REQUIRED WORK =
Transcribe every line of the data below verbatim, leaving out the pictures.

Data records
========================================

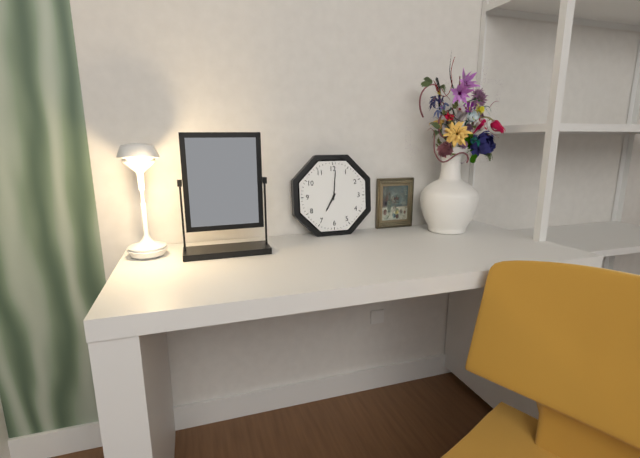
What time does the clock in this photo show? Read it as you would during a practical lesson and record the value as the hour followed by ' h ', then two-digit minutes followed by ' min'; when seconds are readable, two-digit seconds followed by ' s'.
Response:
7 h 01 min
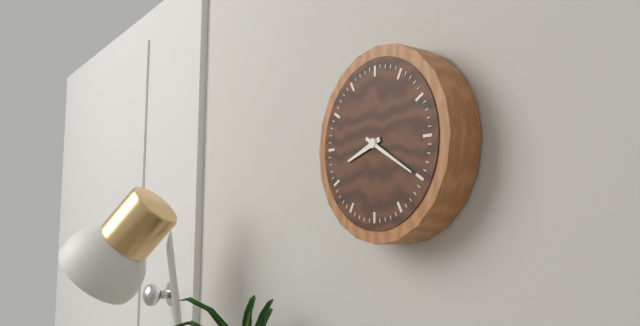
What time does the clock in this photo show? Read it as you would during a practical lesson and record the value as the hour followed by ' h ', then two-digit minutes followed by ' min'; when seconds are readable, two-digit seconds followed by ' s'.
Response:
8 h 20 min
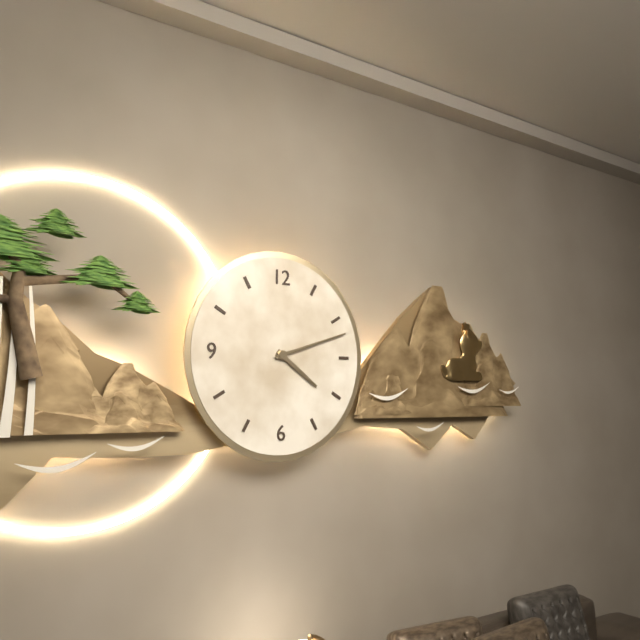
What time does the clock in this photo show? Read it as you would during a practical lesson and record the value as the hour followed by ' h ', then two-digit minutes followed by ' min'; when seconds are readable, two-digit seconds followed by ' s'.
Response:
4 h 12 min
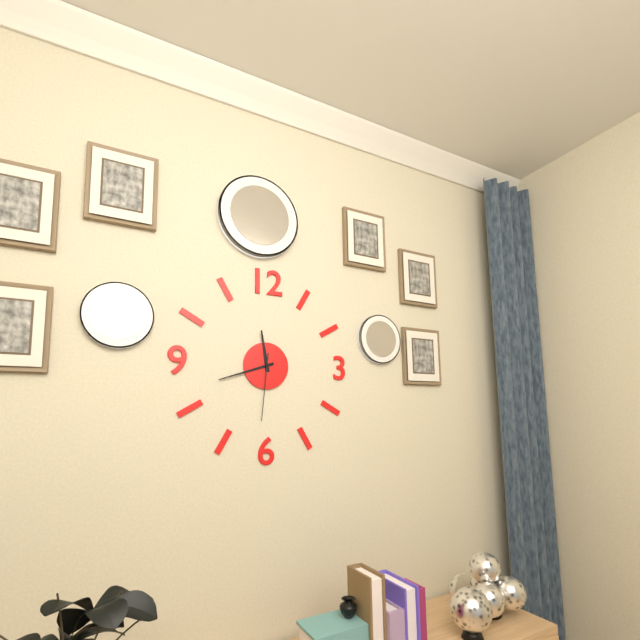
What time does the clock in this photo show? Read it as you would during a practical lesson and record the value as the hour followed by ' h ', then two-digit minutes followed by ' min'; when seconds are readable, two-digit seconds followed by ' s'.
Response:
11 h 42 min 31 s
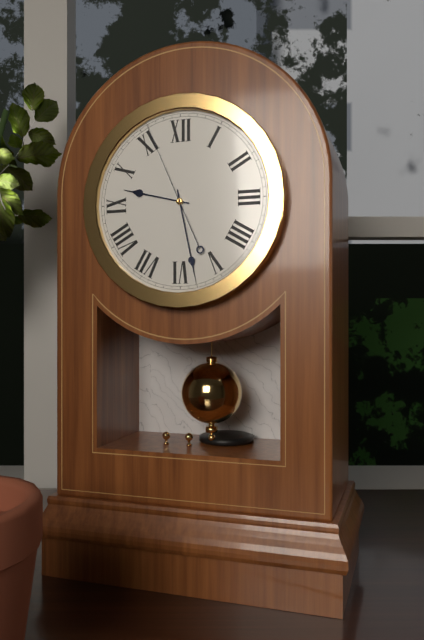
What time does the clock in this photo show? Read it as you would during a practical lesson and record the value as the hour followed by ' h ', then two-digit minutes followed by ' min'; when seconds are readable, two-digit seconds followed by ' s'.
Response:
9 h 28 min 56 s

========================================

TASK SOLUTION =
What time does the clock in this photo show? Read it as you would during a practical lesson and record the value as the hour followed by ' h ', then two-digit minutes followed by ' min'; when seconds are readable, two-digit seconds followed by ' s'.
Response:
7 h 01 min
What time does the clock in this photo show? Read it as you would during a practical lesson and record the value as the hour followed by ' h ', then two-digit minutes followed by ' min'; when seconds are readable, two-digit seconds followed by ' s'.
Response:
8 h 20 min
What time does the clock in this photo show? Read it as you would during a practical lesson and record the value as the hour followed by ' h ', then two-digit minutes followed by ' min'; when seconds are readable, two-digit seconds followed by ' s'.
Response:
4 h 12 min
What time does the clock in this photo show? Read it as you would during a practical lesson and record the value as the hour followed by ' h ', then two-digit minutes followed by ' min'; when seconds are readable, two-digit seconds followed by ' s'.
Response:
11 h 42 min 31 s
What time does the clock in this photo show? Read it as you would during a practical lesson and record the value as the hour followed by ' h ', then two-digit minutes followed by ' min'; when seconds are readable, two-digit seconds followed by ' s'.
Response:
9 h 28 min 56 s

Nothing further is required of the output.